Risk factors associated with severe RSV disease among hospitalized children in the second year of life: a multicenter study
- PMID: 41307723
- PMCID: PMC12660361
- DOI: 10.1007/s00431-025-06596-6
Risk factors associated with severe RSV disease among hospitalized children in the second year of life: a multicenter study
Abstract
Purpose: The second year of life is gaining increased attention in the era of long-acting RSV immunoprophylaxis. This multicenter study, across pre- and post-COVID seasons, aimed to assess the association between specific key risk-factors and severe RSV-related disease among hospitalized children aged 12-23 months.
Methods: This retrospective study included children aged 12-23 months hospitalized with RSV across 11 medical-centers (2017-2021). We compared outcomes of prolonged hospitalization (> 3 days) and PICU (Pediatric Intensive Care Unit) admission for children with risk factors (prematurity < 37 weeks, major congenital heart disease (CHD), chronic lung disease of prematurity (CLD) or Down syndrome (DS)) and those without the respective risk factor, adjusting for demographic variables and COVID-19 pandemic admission. Clinical outcomes were also compared between children with ≥ 1 risk factors and those with none.
Results: Among 1023 children, 228 (22%) had ≥ 1 risk factor: prematurity (n = 183), CLD (n = 28), CHD (n = 45) or DS (n = 20). In multivariable analysis, prematurity with CLD (aOR 4.7,95%CI:1.97-11.22) or without CLD (aOR 2.26, 95%CI:1.54-3.3), CHD (aOR-3.29, 95%CI:1.6-6.77), DS (aOR-4.14, 95%CI:1.26-13.6) and having ≥ 1 risk (aOR-3.55, 95%CI:2.55-4.96) were independently associated with prolonged hospitalization. DS (aOR 6.7, 95%CI:2.1-22.4), CHD (aOR 3.0,95%CI:1.04-8.66) and having ≥ 1 risk factor (aOR-3.58, 95%CI:1.89-6.80) were also associated with PICU admission.
Conclusion: Children aged 12-23 months with prematurity, CLD, major CHD or DS had significantly higher rates of prolonged RSV hospitalization. Those with ≥ 1 risk factor, and presumably patients with DS and CHD are at highest risk for severe complications. Preventive strategies for these high-risk populations should be considered in their second-year of life.
What is known: • Children with prematurity, congenital heart disease (CHD), chronic lung disease of prematurity (CLD) or Down syndrome (DS) are at increased risk for severe RSV-related illness in the first year of life. • The second year of life is now relevant for long-acting RSV prevention strategies.
What is new: • This multicenter study shows that prematurity, CLD, CHD, and DS remain strong predictors of prolonged RSV hospitalization in children aged 12-23 months. • Those with ≥ 1 risk factor, and presumably those with DS and major CHD, faced the highest risk, with increased likelihood of PICU admission.
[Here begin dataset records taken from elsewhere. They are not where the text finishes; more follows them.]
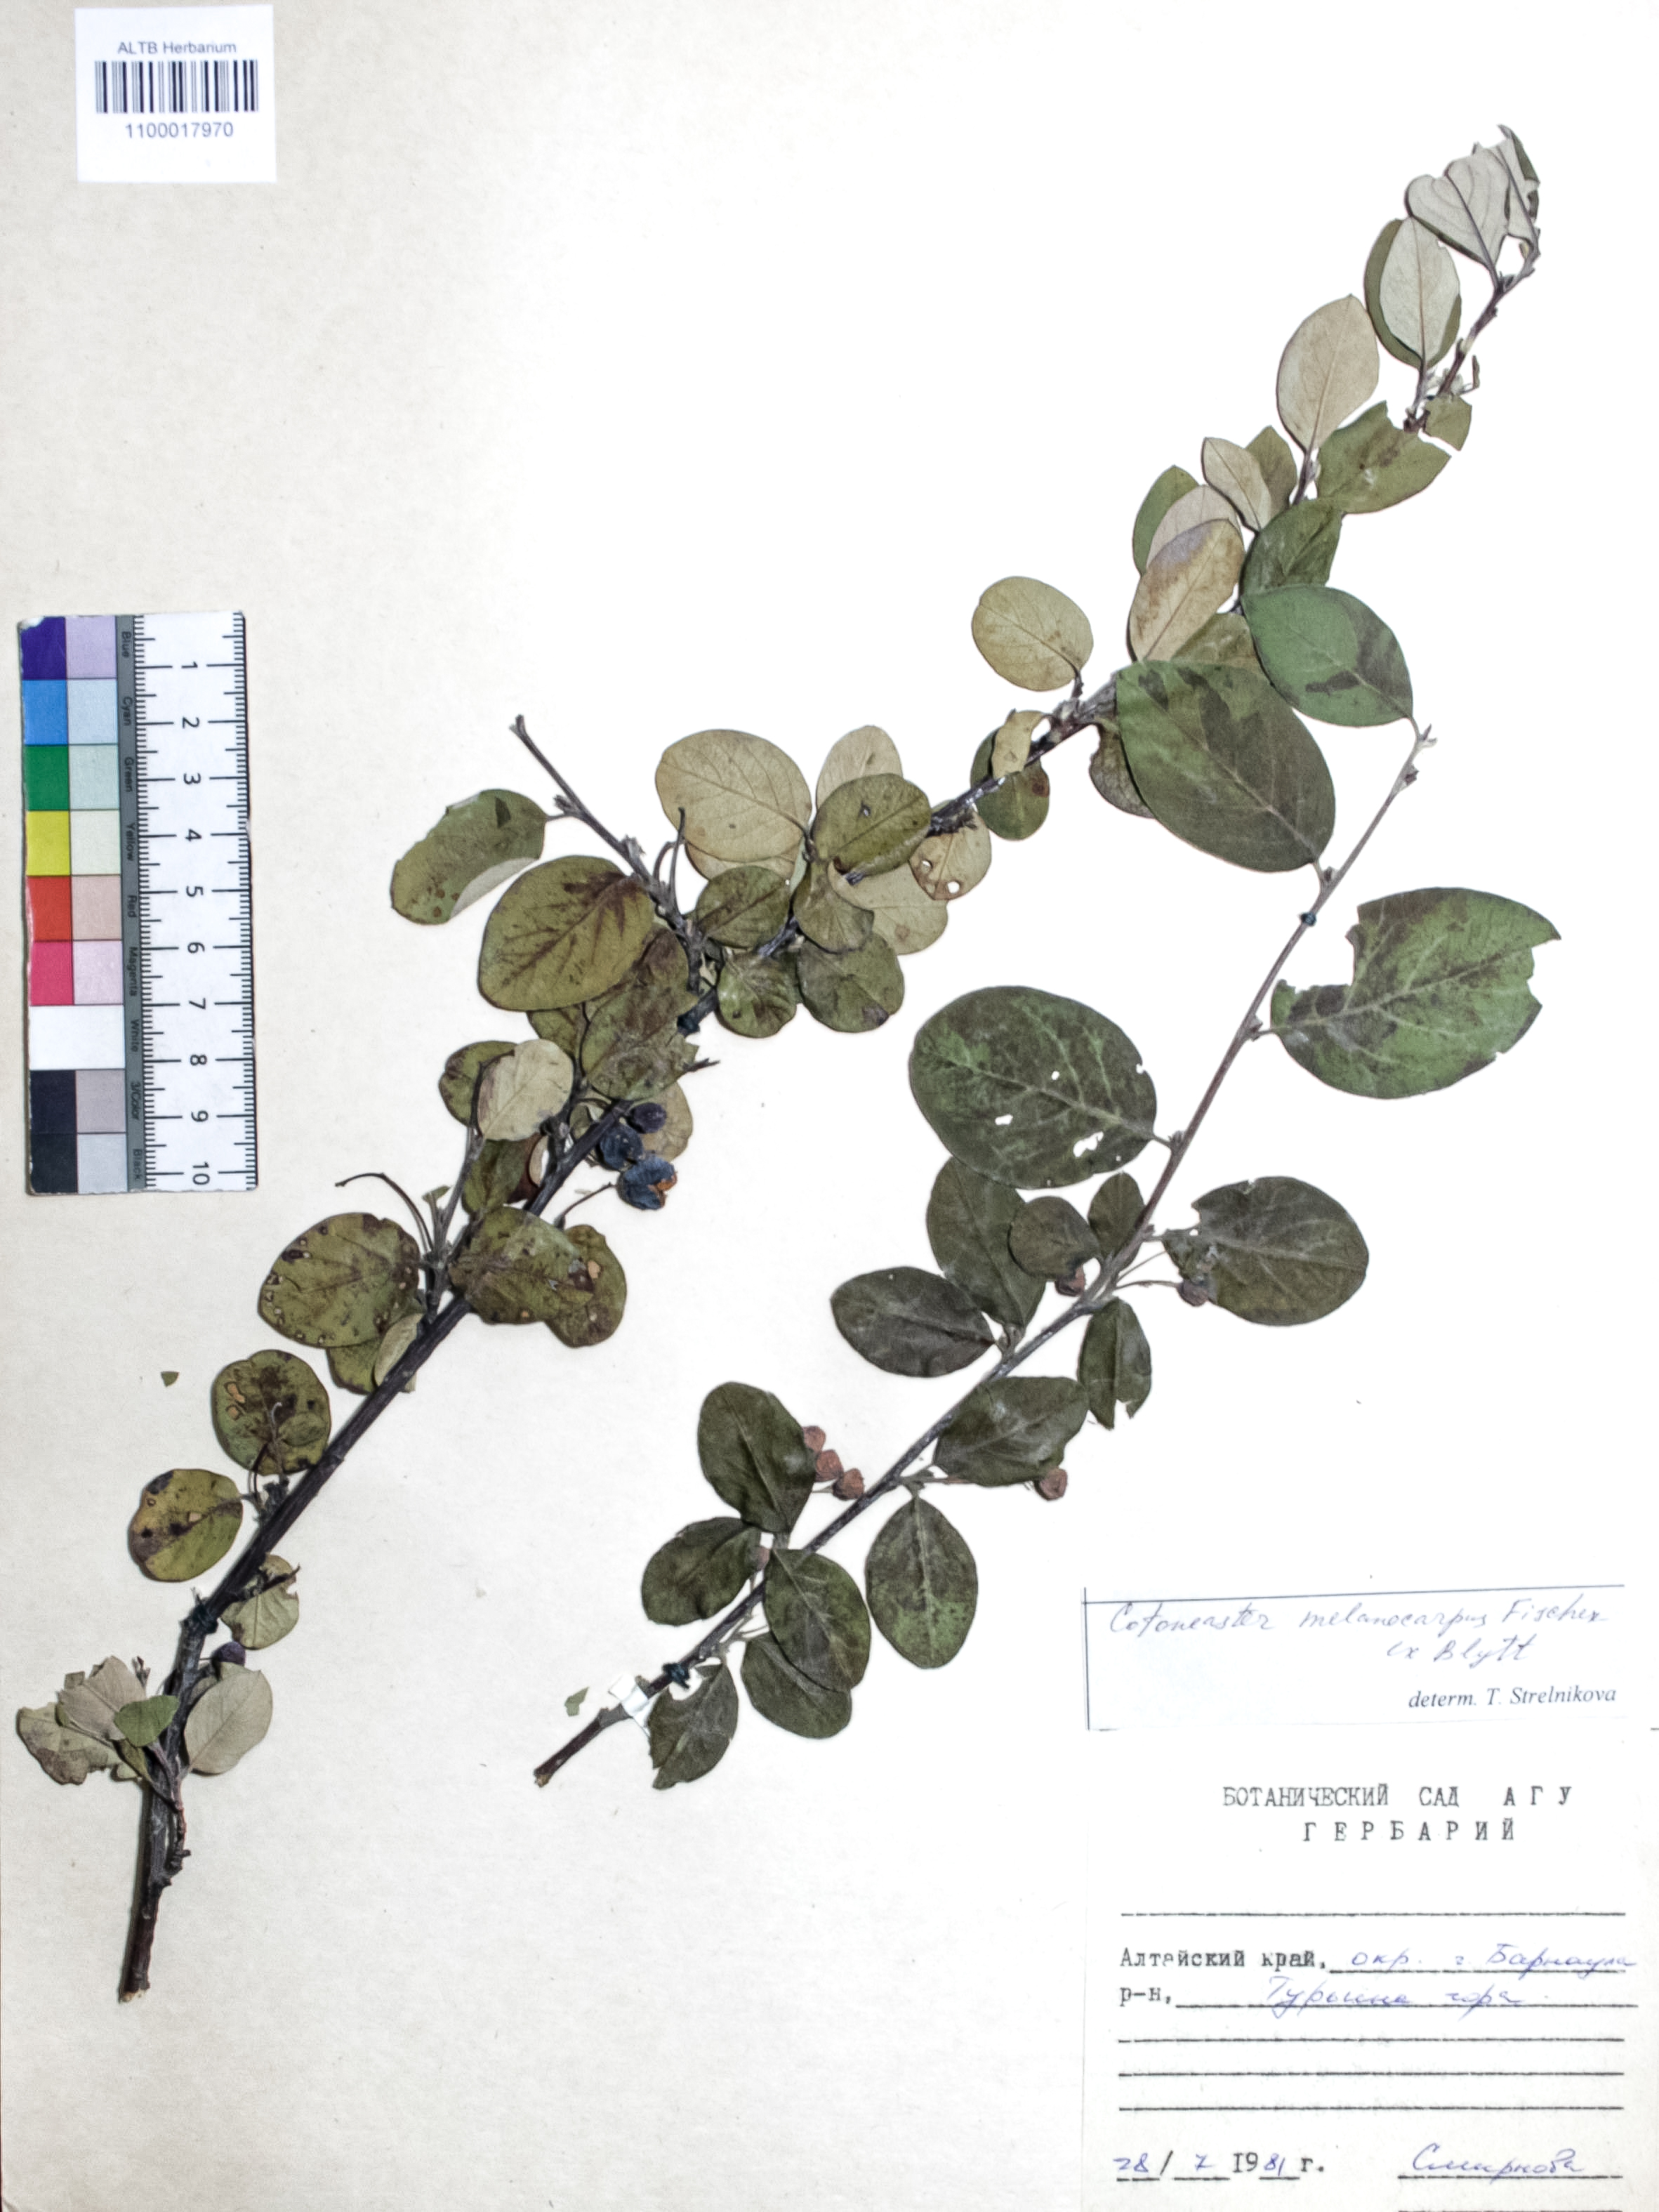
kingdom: Plantae
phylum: Tracheophyta
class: Magnoliopsida
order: Rosales
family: Rosaceae
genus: Cotoneaster
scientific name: Cotoneaster niger
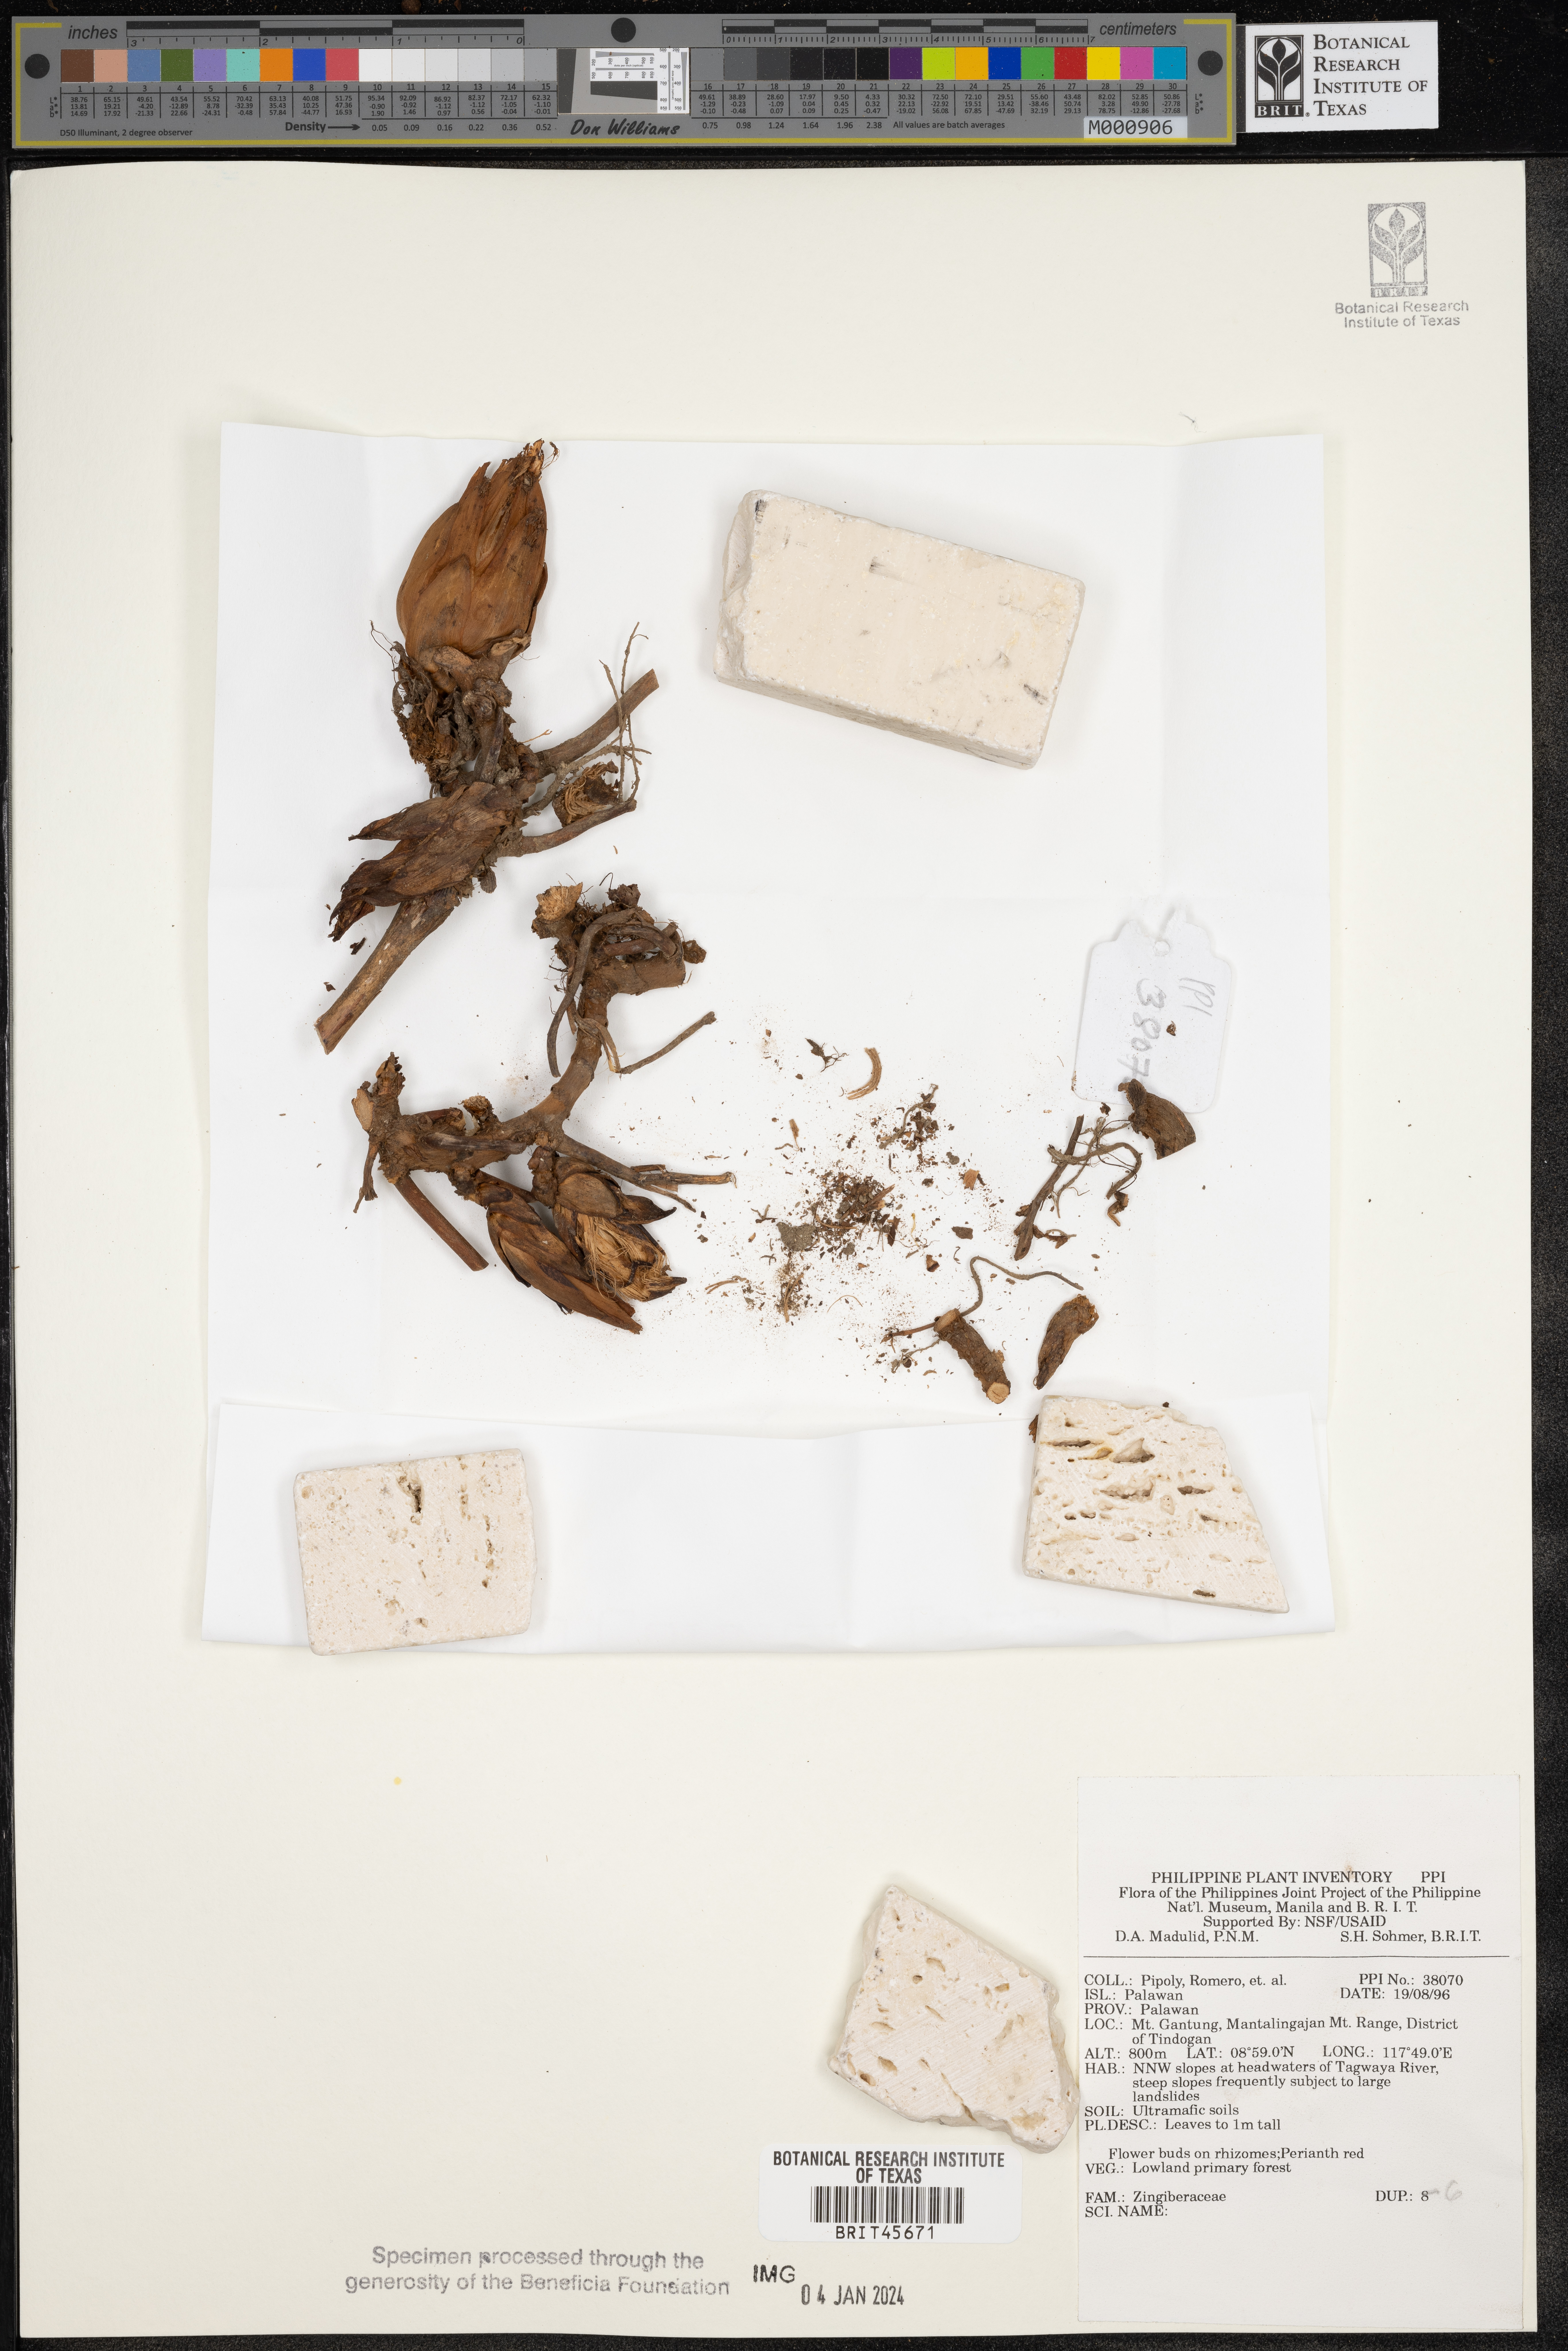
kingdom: Plantae
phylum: Tracheophyta
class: Liliopsida
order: Zingiberales
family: Zingiberaceae
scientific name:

Keywords: Bronchiolitis; Chronic lung disease; Congenital heart disease; Down syndrome; Prematurity; Respiratory Syncitial Virus (RSV).
© 2025. The Author(s).
Conflict of interest statement
Declarations. Ethics approval: This study was performed in line with the principles of the Declaration of Helsinki. Approval was was obtained from each participating hospital. The approval number for the leading hospital was WMC0152-21 (August 12, 2021). Competing interests: The authors declare no competing interests.